Warren G. Gold
Introduces major concepts of ecology and relates these concepts to current environmental issues. Topics include the relationship between organisms and the physical environment, evolutionary processes, the structure and function of ecosystems, population biology, forest management, pesticide use, and global warming. Required background: two quarters of college biology.
Autumn 2006: Students will become familiar with the ways in which organisms interact with their environment and each other, and the factors that influence these relationships. Knowledge will be placed in a framework of the scientific method and evolution, as principles central to an understanding of ecological science. Students will gain a fundamental understanding of the variety of ways in which organisms cope with aspects of their physical and chemical environment. They will also learn about the organization and function of ecological populations and communities as well as the principles of ecosystem composition, structure and function. We will examine some characteristic ecosystems of the world and discuss the role of ecological theory and scientific information in management of ecosystems. This course can be taken as a single introduction to the science of ecology or as a foundation for advanced courses in ecology.
Student learning goals
General method of instruction
Class sessions will be mostly lecture in format, but there will be some sessions devoted to student-led discussions.
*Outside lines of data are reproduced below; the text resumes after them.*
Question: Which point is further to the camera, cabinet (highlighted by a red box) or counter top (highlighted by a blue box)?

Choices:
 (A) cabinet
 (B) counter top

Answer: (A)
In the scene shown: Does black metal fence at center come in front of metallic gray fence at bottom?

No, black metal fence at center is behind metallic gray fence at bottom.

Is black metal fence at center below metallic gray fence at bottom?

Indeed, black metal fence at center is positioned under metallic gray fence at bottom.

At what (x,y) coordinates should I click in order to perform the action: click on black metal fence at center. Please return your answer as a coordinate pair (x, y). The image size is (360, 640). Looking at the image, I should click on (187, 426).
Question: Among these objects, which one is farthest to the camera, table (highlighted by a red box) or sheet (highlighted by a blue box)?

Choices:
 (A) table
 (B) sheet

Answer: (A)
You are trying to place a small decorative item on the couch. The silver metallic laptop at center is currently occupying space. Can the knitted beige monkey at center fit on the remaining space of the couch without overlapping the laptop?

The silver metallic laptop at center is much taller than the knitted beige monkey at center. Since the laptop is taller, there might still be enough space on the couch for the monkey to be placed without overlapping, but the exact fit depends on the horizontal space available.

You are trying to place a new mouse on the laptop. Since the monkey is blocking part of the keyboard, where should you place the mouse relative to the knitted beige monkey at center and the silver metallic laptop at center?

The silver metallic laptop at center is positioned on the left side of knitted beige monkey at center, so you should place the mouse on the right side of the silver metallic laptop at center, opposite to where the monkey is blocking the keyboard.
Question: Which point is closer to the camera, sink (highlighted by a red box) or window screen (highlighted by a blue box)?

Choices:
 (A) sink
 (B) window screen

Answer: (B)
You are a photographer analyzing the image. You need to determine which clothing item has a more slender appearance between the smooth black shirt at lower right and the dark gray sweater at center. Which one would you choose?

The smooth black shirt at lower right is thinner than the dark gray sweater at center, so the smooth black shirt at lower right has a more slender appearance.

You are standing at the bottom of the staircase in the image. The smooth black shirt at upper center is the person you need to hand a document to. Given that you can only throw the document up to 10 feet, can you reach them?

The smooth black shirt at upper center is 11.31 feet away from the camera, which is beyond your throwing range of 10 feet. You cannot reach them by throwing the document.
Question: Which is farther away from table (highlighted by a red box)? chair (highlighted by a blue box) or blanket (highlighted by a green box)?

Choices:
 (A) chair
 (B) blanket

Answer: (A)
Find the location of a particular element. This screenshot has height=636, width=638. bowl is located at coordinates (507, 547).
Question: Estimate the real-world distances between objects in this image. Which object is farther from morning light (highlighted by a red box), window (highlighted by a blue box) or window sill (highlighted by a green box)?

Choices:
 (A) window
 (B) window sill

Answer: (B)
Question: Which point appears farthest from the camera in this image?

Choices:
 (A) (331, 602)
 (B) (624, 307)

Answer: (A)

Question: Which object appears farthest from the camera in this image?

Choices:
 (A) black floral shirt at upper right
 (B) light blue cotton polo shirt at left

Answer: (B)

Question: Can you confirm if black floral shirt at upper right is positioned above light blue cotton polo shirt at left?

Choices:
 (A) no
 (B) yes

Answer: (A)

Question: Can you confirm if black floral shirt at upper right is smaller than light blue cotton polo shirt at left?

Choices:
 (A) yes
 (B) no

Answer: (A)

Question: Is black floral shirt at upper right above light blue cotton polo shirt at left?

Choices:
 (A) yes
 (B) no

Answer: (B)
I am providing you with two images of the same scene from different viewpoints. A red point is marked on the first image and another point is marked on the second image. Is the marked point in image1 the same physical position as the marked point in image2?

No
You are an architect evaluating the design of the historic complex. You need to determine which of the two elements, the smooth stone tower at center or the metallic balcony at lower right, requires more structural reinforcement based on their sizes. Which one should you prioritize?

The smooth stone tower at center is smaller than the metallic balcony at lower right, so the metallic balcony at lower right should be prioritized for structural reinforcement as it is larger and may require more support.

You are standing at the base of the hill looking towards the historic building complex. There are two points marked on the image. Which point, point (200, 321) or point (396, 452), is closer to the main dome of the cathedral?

Students would benefit from having had at least one course in basic biology that covered ecology, diversity and evolution. Some knowledge of the basic principles of chemistry and physics would be helpful but not necessary.
Class assignments and grading
Review and discussion of scientific papers for class discussion as well as synthesis of scientific literature for a topic paper will be expected.
Grades will be based upon two exams, one major term paper and elements of in-class discussions.